* AIM OF THE EXERCISE:
Write out the rows below word for word, from their start through the line with "This is a custom", including both ends. Leave the pictures out of your answer.

Collected data:
────────
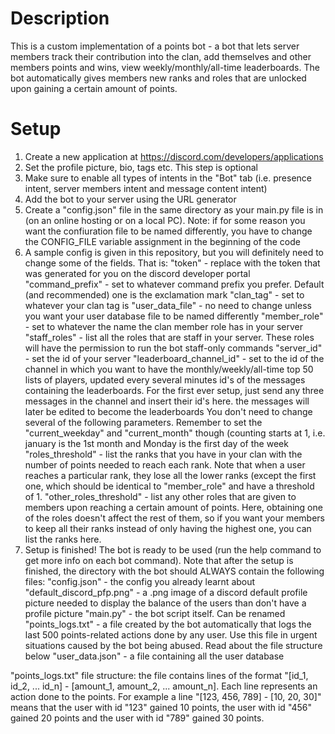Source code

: # Description
This is a custom implementation of a points bot - a bot that lets server members track their contribution into the clan, add themselves and other members points and wins, view weekly/monthly/all-time leaderboards. The bot automatically gives members new ranks and roles that are unlocked upon gaining a certain amount of points.

# Setup
1) Create a new application at https://discord.com/developers/applications
2) Set the profile picture, bio, tags etc. This step is optional
3) Make sure to enable all types of intents in the "Bot" tab (i.e. presence intent, server members intent and message content intent)
4) Add the bot to your server using the URL generator
5) Create a "config.json" file in the same directory as your main.py file is in (on an online hosting or on a local PC). Note: if for some reason you want the confiuration file to be named differently, you have to change the CONFIG_FILE variable assignment in the beginning of the code
6) A sample config is given in this repository, but you will definitely need to change some of the fields. That is:
    "token" - replace with the token that was generated for you on the discord developer portal
    "command_prefix" - set to whatever command prefix you prefer. Default (and recommended) one is the exclamation mark
    "clan_tag" - set to whatever your clan tag is
    "user_data_file" - no need to change unless you want your user database file to be named differently
    "member_role" - set to whatever the name the clan member role has in your server
    "staff_roles" - list all the roles that are staff in your server. These roles will have the permission to run the bot staff-only commands
    "server_id" - set the id of your server
    "leaderboard_channel_id" - set to the id of the channel in which you want to have the monthly/weekly/all-time top 50 lists of players, updated every several minutes
    id's of the messages containing the leaderboards. For the first ever setup, just send any three messages in the channel and insert their id's here. the messages will later be edited to become the               leaderboards
    You don't need to change several of the following parameters. Remember to set the "current_weekday" and "current_month" though (counting starts at 1, i.e. january is the 1st month and Monday is the first       day of the week
    "roles_threshold" - list the ranks that you have in your clan with the number of points needed to reach each rank. Note that when a user reaches a particular rank, they lose all the lower ranks (except the     first one, which should be identical to "member_role" and have a threshold of 1.
    "other_roles_threshold" - list any other roles that are given to members upon reaching a certain amount of points. Here, obtaining one of the roles doesn't affect the rest of them, so if you want your           members to keep all their ranks instead of only having the highest one, you can list the ranks here.
7) Setup is finished! The bot is ready to be used (run the help command to get more info on each bot command). Note that after the setup is finished, the directory with the bot should ALWAYS contain the following files:
    "config.json" - the config you already learnt about
    "default_discord_pfp.png" - a .png image of a discord default profile picture needed to display the balance of the users than don't have a profile picture
    "main.py" - the bot script itself. Can be renamed
    "points_logs.txt" - a file created by the bot automatically that logs the last 500 points-related actions done by any user. Use this file in urgent situations caused by the bot being abused. Read about the     file structure below
    "user_data.json" - a file containing all the user database
    
"points_logs.txt" file structure:
the file contains lines of the format "[id_1, id_2, ... id_n] - [amount_1, amount_2, ... amount_n]. Each line represents an action done to the points. For example a line "[123, 456, 789] - [10, 20, 30]" means that the user with id "123" gained 10 points, the user with id "456" gained 20 points and the user with id "789" gained 30 points.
────────
* FINISHED TASK:
Source code

: # Description
This is a custom implementation of a points bot - a bot that lets server members track their contribution into the clan, add themselves and other members points and wins, view weekly/monthly/all-time leaderboards. The bot automatically gives members new ranks and roles that are unlocked upon gaining a certain amount of points.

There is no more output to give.